Problem to work on: Extract exactly those lines that lie between the start of the material and the line with "Bakława to młoda", including both boundary lines and no others.

Data for processing:

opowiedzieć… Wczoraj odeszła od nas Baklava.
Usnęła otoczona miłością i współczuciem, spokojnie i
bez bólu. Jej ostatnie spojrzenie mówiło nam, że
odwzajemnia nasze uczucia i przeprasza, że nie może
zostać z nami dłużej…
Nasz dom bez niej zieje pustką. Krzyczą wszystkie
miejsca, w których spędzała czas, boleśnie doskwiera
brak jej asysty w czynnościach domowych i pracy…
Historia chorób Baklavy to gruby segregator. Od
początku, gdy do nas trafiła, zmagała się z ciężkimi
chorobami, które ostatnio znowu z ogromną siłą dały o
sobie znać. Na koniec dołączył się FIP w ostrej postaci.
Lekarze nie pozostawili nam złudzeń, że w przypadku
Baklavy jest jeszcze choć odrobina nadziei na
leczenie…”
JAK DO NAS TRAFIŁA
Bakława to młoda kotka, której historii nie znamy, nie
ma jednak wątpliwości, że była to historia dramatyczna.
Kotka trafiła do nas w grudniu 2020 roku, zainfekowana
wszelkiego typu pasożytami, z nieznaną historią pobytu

Exercise answer:
opowiedzieć… Wczoraj odeszła od nas Baklava.
Usnęła otoczona miłością i współczuciem, spokojnie i
bez bólu. Jej ostatnie spojrzenie mówiło nam, że
odwzajemnia nasze uczucia i przeprasza, że nie może
zostać z nami dłużej…
Nasz dom bez niej zieje pustką. Krzyczą wszystkie
miejsca, w których spędzała czas, boleśnie doskwiera
brak jej asysty w czynnościach domowych i pracy…
Historia chorób Baklavy to gruby segregator. Od
początku, gdy do nas trafiła, zmagała się z ciężkimi
chorobami, które ostatnio znowu z ogromną siłą dały o
sobie znać. Na koniec dołączył się FIP w ostrej postaci.
Lekarze nie pozostawili nam złudzeń, że w przypadku
Baklavy jest jeszcze choć odrobina nadziei na
leczenie…”
JAK DO NAS TRAFIŁA
Bakława to młoda kotka, której historii nie znamy, nie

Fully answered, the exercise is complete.